Le pédopsychiatre Marcel Rufo propose des clés de compréhension, et propose des outils pour répondre aux inquiétudes des enfants.
Trouver les bons mots pour en parler avec les plus jeunes. Depuis le début des émeutes consécutives à la mort de Nahel, les images de violences et de pillages se multiplient sur les chaînes de télévisions et les réseaux sociaux. Un déferlement d'images qui touche des enfants confrontés à des scènes choquantes ou difficiles à comprendre. Comment faire pour aborder le sujet avec eux ? Quelles infos les parents peuvent leur donner et quelles sont celles à écarter ? Face à ces questions qui angoissent nombre de mères et de pères, France 3 Provence-Alpes a interrogé le pédopsychiatre Marcel Rufo pour qu'il apporte des éléments de réponses.
France 3 Provence-Alpes : comment peut-on rassurer les enfants face aux violences, pillages et destructions qui secouent le pays depuis la mort du jeune Nahel ?
Marcel Rufo : Il faut d'abord et avant tout répondre au "pourquoi". Pourquoi certains jeunes adolescents ou adultes peuvent-ils en arriver à ces violences ? Une des réponses que l'on peut apporter et que ceux qui cassent, agressent ou détruisent se sentent illégitimes, pas comme les autres.

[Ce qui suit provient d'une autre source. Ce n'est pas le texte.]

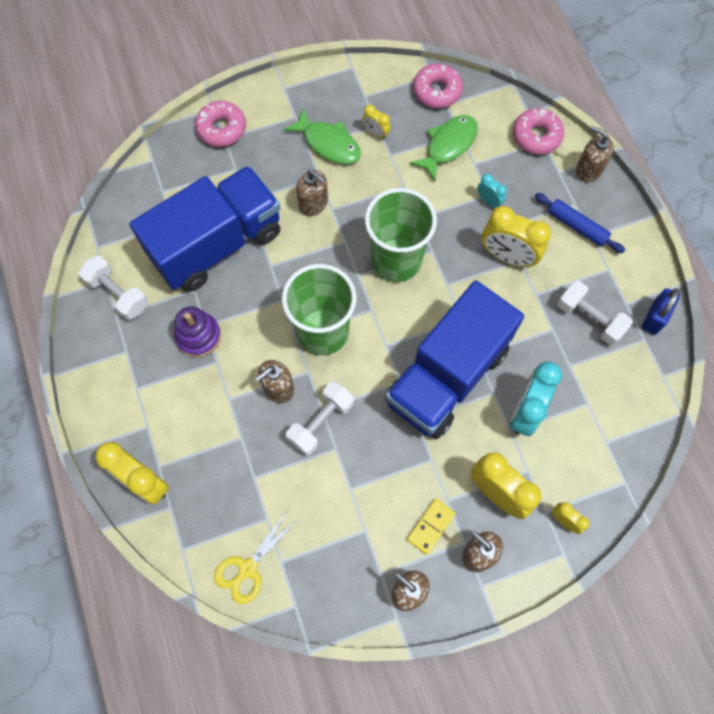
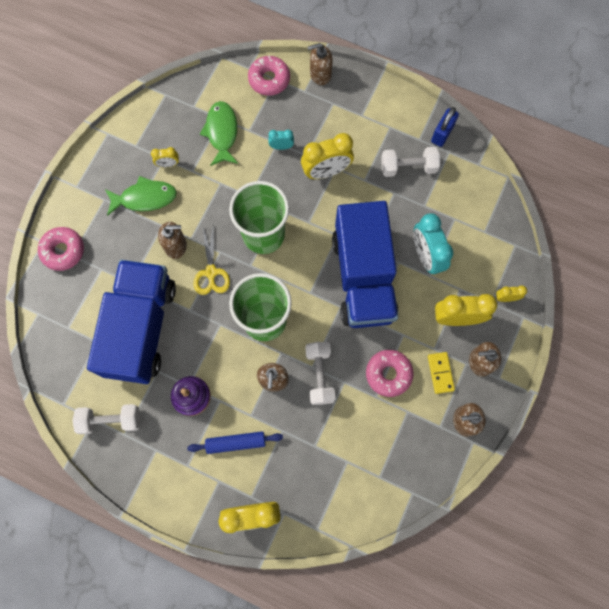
camera: 45 degrees left, 5 degrees up
yellow scissors [214,511,296,604] -> yellow scissors moved to [194,228,230,295]
pink donut [413,64,463,108] -> pink donut moved to [366,350,414,397]
blue rolling pin [535,193,625,253] -> blue rolling pin moved to [187,431,283,454]
blue padlock [642,288,680,335] -> blue padlock turned 45 degrees clockwise [431,107,459,147]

Certains même ne se sentent pas être totalement français, pas citoyens, alors qu'ils le sont.
Comment expliquer aux enfants ce "sentiment d'illégitimités" ?
Nous avons tous des droits et des devoirs dans une société. Mais ceux qui commettent ces actes n'ont pas accès aux mêmes droits, une éducation et un environnement sécurisé, de bonnes conditions matérielles, un avenir ouvert. Comme ils n'ont pas accès aux mêmes droits, ils n'acceptent pas les mêmes devoirs que les autres.

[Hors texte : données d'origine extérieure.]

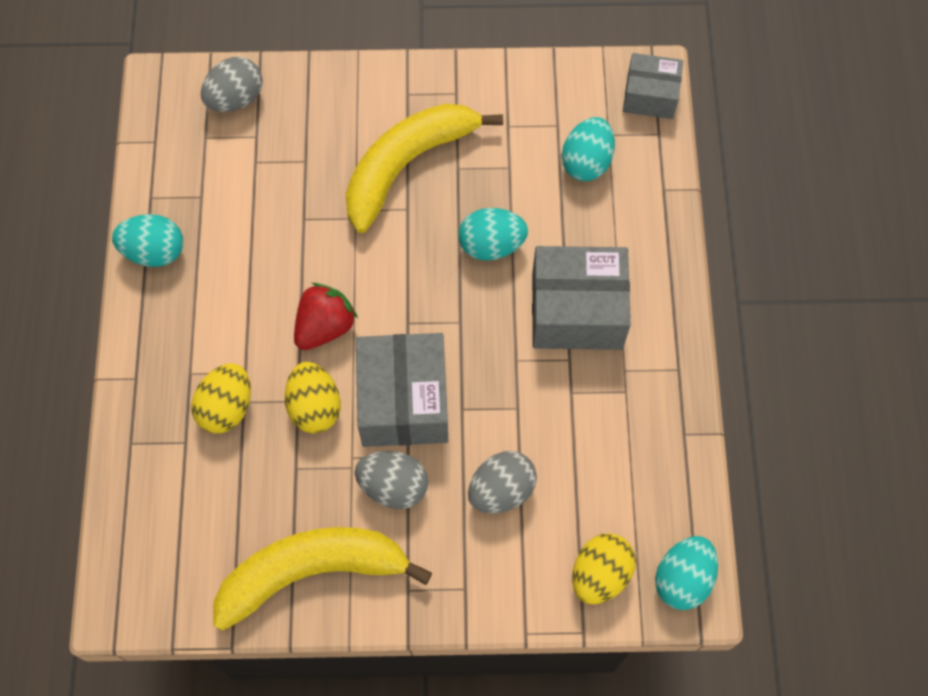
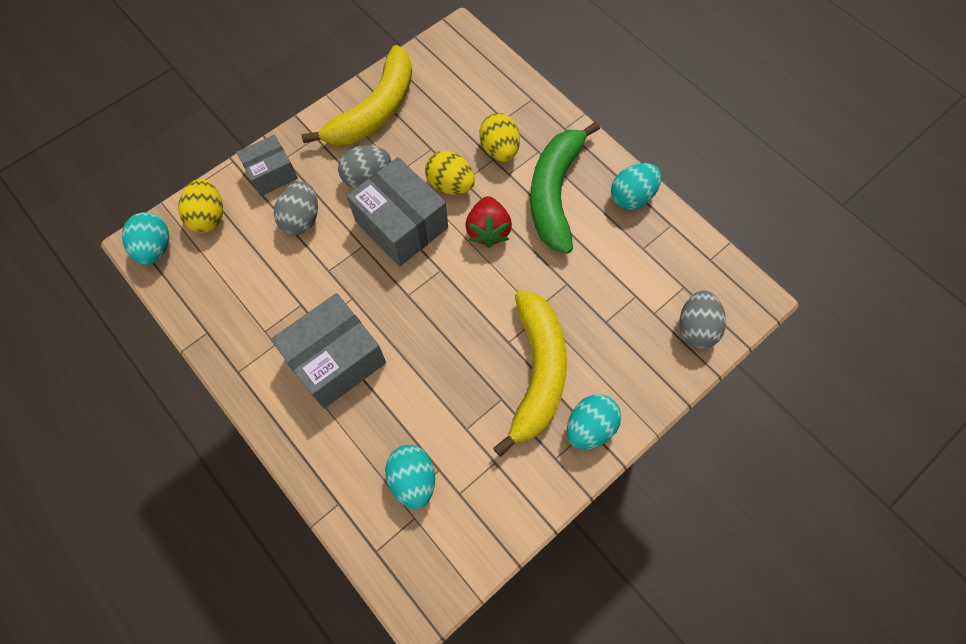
camera: 140 degrees right, 0 degrees up
turquoise egg [459,208,528,261] -> turquoise egg moved to [567,394,621,449]
grey box [623,53,683,119] -> grey box moved to [236,135,298,196]
none -> green banana [530,122,600,254]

Ils ont l'impression de vivre une ségrégation, un peu comme en Afrique du Sud. Ils sentent qu'ils n'ont pas les mêmes "avenirs possibles". Cela n'aide pas l'inclusion, ni à l'assimilation.
Que dire aux enfants à ce sujet ?
Les magasins cassés, c'est grave, mais cela aurait été pire si un autre jeune avait été tué par les policiers, et heureusement, cela n'a pas été le cas. Casser du matériel, c'est moins terrible que des morts. Et les policiers, malgré la tension extrême, ont pu éviter ça.
La solution, c'est l'école, et la réussite. Il n'y a pas que les diplômes d'excellence : il faut relancer l'idée de l'importance des apprentissages, se donner les moyens d'accompagner vers un métier.
Il faut donc redonner les moyens nécessaires pour que ces jeunes aient les mêmes chances qu'ailleurs. On parle d'égalité des chances, je parlerais de la nécessaire "égalisation" des chances.
Que faire face aux discussions des adultes, aux images et aux discours sur le sujet ?
Il est important de limiter au maximum l'exposition des enfants aux images des violences et aussi de freiner le flux d'information. Avec les adolescents, forcément exposés avec les smartphones, il faut en discuter avec eux. Leur apprendre à se méfier des discours de récupération qui créent de la division, et à s'ouvrir aux paroles d'apaisement.
L'admirable discours de la grand-mère de Nahel, par exemple, est merveilleux d'humanité. Cette femme, c'est la solution. C'est elle qui a la solution.